XML News from Saturday, February 12, 2005

The W3C XSL and XML Query working groups have published nine revised working drafts:

Changes in XPath 2.0 in these drafts include:

The fn:id and fn:idref functions now work on values specified as xs:ID, xs:IDREF and xs:IDREFS as well as the DTD types ID, IDREF and IDREFS and the newly-defined xml:id.
A fn:codepoint-equal has been added that compares strings based on the Unicode code point collation.
A fn:doc-available function has been added to indicate whether an XML document can be retrieved from a given URI.
xdt:untypedAny has been changed to xdt:untyped.
xs:anyType is no longer an abstract type, but is now used to denote the type of a partially validated element node. Since there is no longer a meaningful distinction between abstract types and concrete types, these terms are no longer used in this document.
Value comparisons now return the empty sequence if either operand is the empty sequence.
The typed value of a namespace node is an instance of xs:string, not xdt:untypedAtomic.
The precedence of the cast and treat operators and unary arithmetic operators has been increased.
A new component has been added to the static context: context item static type.
The XPath 2.0 specification now clearly distinguishes between "statically-known namespaces" (a static property of an expression) and "in-scope namespaces" (a dynamic property of an element).
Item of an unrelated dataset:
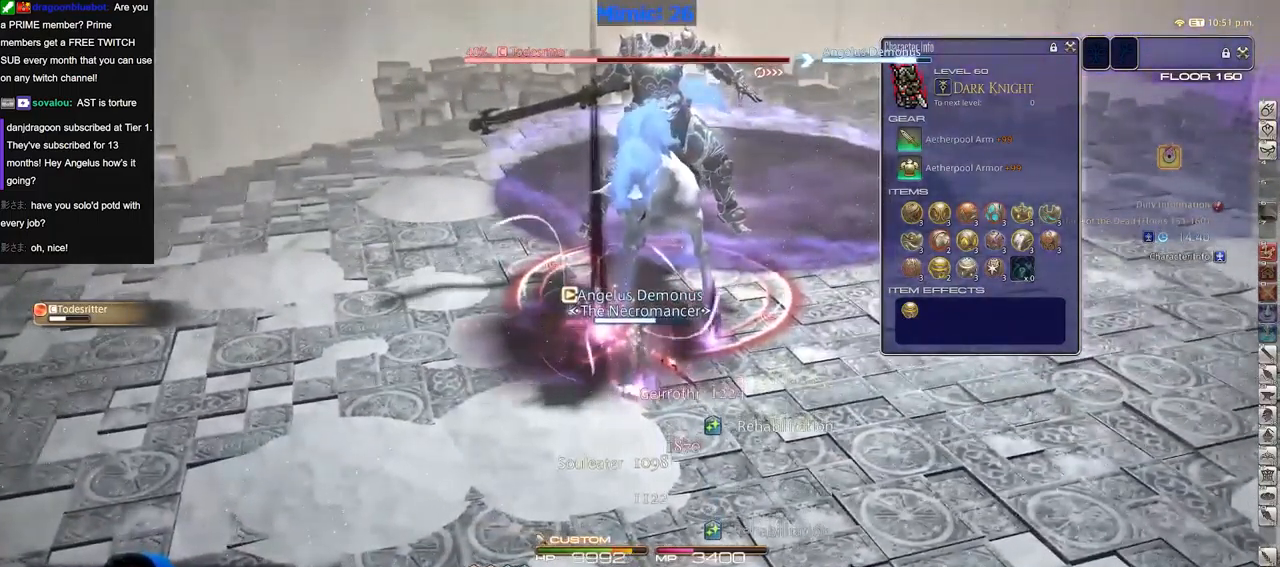
{"keys": ["alt_r"], "events": [[400, "alt_r", "down"]]}
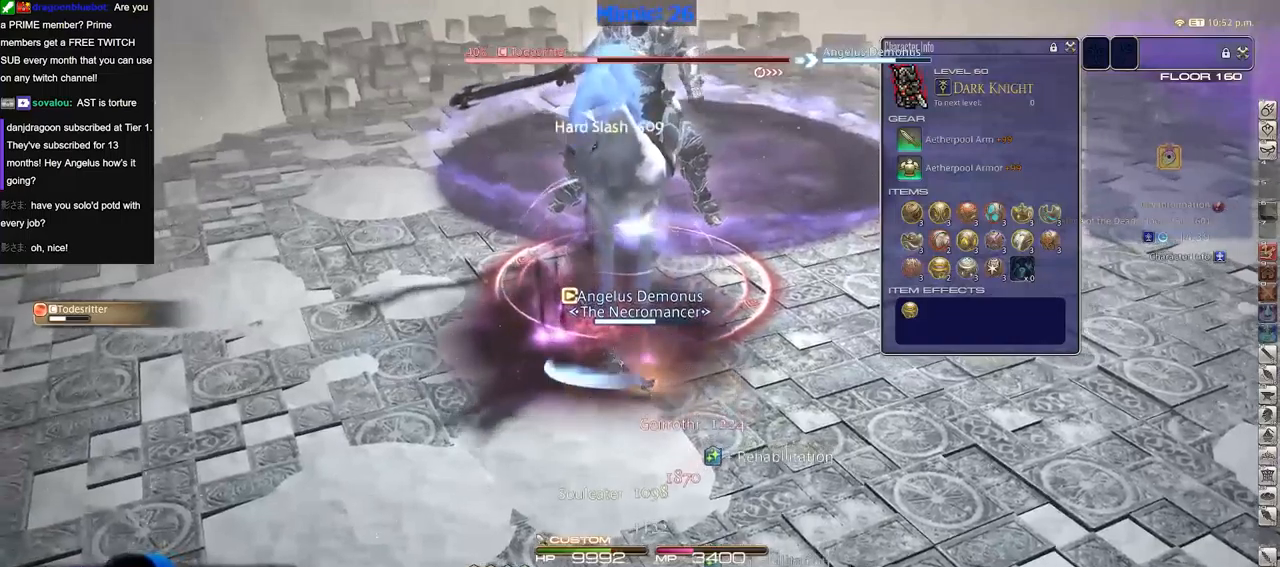
{"keys": [], "events": [[184, "alt_r", "up"]]}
XSLT 2 specific changes in these drafts include:

A non-schema-aware processor now allows all the built-in types defined in XML Schema to be used; previously only a subset of the primitive types plus xs:integer were permitted.
Error codes have been assigned to some error conditions that previously had no code assigned.
xsl:use-when attributes can appear on elements that are not in the XSLT namespace, whether or not it is a literal result element. For example, it can usefully appear on an extension instruction.
The behavior of certain constructs in backwards-compatible mode has changed to more closely reflect the XSLT 1.0 behavior. Specifically:
- In backwards compatible mode, the xsl:number instruction now outputs NaN when the supplied value is an empty sequence or non-numeric, rather than signaling an error.
- In backwards compatible mode, parameters passed to a built-in template rule are not passed on.
- If no output method is explicitly requested, and the first element node output appears to be an XHTML document element, then under XSLT 2.0 the output method defaults to XHTML; with backwards compatibility enabled, the XML output method will be used.
- An XSLT 1.0 processor compared the value of the expression in the use attribute of xsl:key to the value supplied in the second argument of the key function by converting both to strings. An XSLT 2.0 processor normally compares the values as supplied. The XSLT 1.0 behavior is emulated if any of the xsl:key elements making up the key definition enables backwards-compatible behavior.
XPath expressions in attribute value templates are now expanded using the same rules as apply to the select attribute in instructions such as xsl:attribute. The effect of the change is that if the value of the expression contains several adjacent text nodes, no whitespace is inserted between the string values of these text nodes.
When the 3-argument form of thekey function is used, the search is now restricted to the subtree rooted at the node identified by the third argument. Previously the third argument merely identified the document to be searched.
The rules for the format-number function have been changed so that numbers are never output with a trailing decimal point. (I'm not sure I like this change. It could cause problems when generating C code, for example.)
The undeclare-namespaces attribute has been renamed undeclare-prefixes.
It is now a recoverable error to generate nodes in the result tree using a namespace name that is not a valid instance of xs:anyURI. XSLT 1.0 explicitly stated that this was not an error; however, the XPath 2.0 data model assumes that the name of a node is a valid xs:QName, and the namespace part of a valid xs:QName, if present, must be a valid xs:anyURI. The fact that this error is recoverable, however, gives implementations freedom to avoid strict validation of namespace names if they wish to do so.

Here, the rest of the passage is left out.